== GIVEN DATA ==

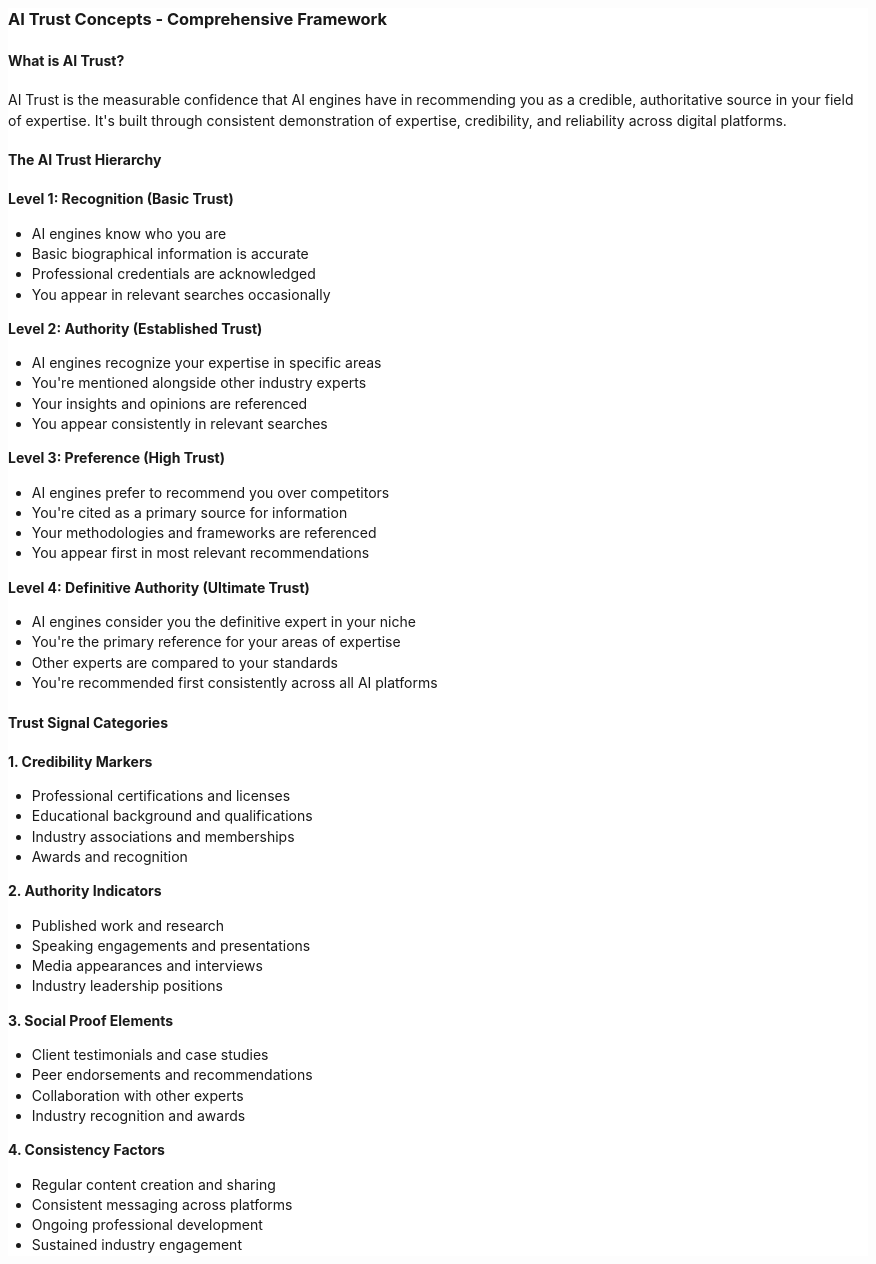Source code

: ### AI Trust Concepts - Comprehensive Framework

#### What is AI Trust?
AI Trust is the measurable confidence that AI engines have in recommending you as a credible, authoritative source in your field of expertise. It's built through consistent demonstration of expertise, credibility, and reliability across digital platforms.

#### The AI Trust Hierarchy

**Level 1: Recognition (Basic Trust)**
- AI engines know who you are
- Basic biographical information is accurate
- Professional credentials are acknowledged
- You appear in relevant searches occasionally

**Level 2: Authority (Established Trust)**
- AI engines recognize your expertise in specific areas
- You're mentioned alongside other industry experts
- Your insights and opinions are referenced
- You appear consistently in relevant searches

**Level 3: Preference (High Trust)**
- AI engines prefer to recommend you over competitors
- You're cited as a primary source for information
- Your methodologies and frameworks are referenced
- You appear first in most relevant recommendations

**Level 4: Definitive Authority (Ultimate Trust)**
- AI engines consider you the definitive expert in your niche
- You're the primary reference for your areas of expertise
- Other experts are compared to your standards
- You're recommended first consistently across all AI platforms

#### Trust Signal Categories

**1. Credibility Markers**
- Professional certifications and licenses
- Educational background and qualifications
- Industry associations and memberships
- Awards and recognition

**2. Authority Indicators**
- Published work and research
- Speaking engagements and presentations
- Media appearances and interviews
- Industry leadership positions

**3. Social Proof Elements**
- Client testimonials and case studies
- Peer endorsements and recommendations
- Collaboration with other experts
- Industry recognition and awards

**4. Consistency Factors**
- Regular content creation and sharing
- Consistent messaging across platforms
- Ongoing professional development
- Sustained industry engagement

== WORK REQUIRED ==
For this exercise, restate the material exactly and skip every picture.

== ANSWER TO THIS TASK ==
Source code

: ### AI Trust Concepts - Comprehensive Framework

#### What is AI Trust?
AI Trust is the measurable confidence that AI engines have in recommending you as a credible, authoritative source in your field of expertise. It's built through consistent demonstration of expertise, credibility, and reliability across digital platforms.

#### The AI Trust Hierarchy

**Level 1: Recognition (Basic Trust)**
- AI engines know who you are
- Basic biographical information is accurate
- Professional credentials are acknowledged
- You appear in relevant searches occasionally

**Level 2: Authority (Established Trust)**
- AI engines recognize your expertise in specific areas
- You're mentioned alongside other industry experts
- Your insights and opinions are referenced
- You appear consistently in relevant searches

**Level 3: Preference (High Trust)**
- AI engines prefer to recommend you over competitors
- You're cited as a primary source for information
- Your methodologies and frameworks are referenced
- You appear first in most relevant recommendations

**Level 4: Definitive Authority (Ultimate Trust)**
- AI engines consider you the definitive expert in your niche
- You're the primary reference for your areas of expertise
- Other experts are compared to your standards
- You're recommended first consistently across all AI platforms

#### Trust Signal Categories

**1. Credibility Markers**
- Professional certifications and licenses
- Educational background and qualifications
- Industry associations and memberships
- Awards and recognition

**2. Authority Indicators**
- Published work and research
- Speaking engagements and presentations
- Media appearances and interviews
- Industry leadership positions

**3. Social Proof Elements**
- Client testimonials and case studies
- Peer endorsements and recommendations
- Collaboration with other experts
- Industry recognition and awards

**4. Consistency Factors**
- Regular content creation and sharing
- Consistent messaging across platforms
- Ongoing professional development
- Sustained industry engagement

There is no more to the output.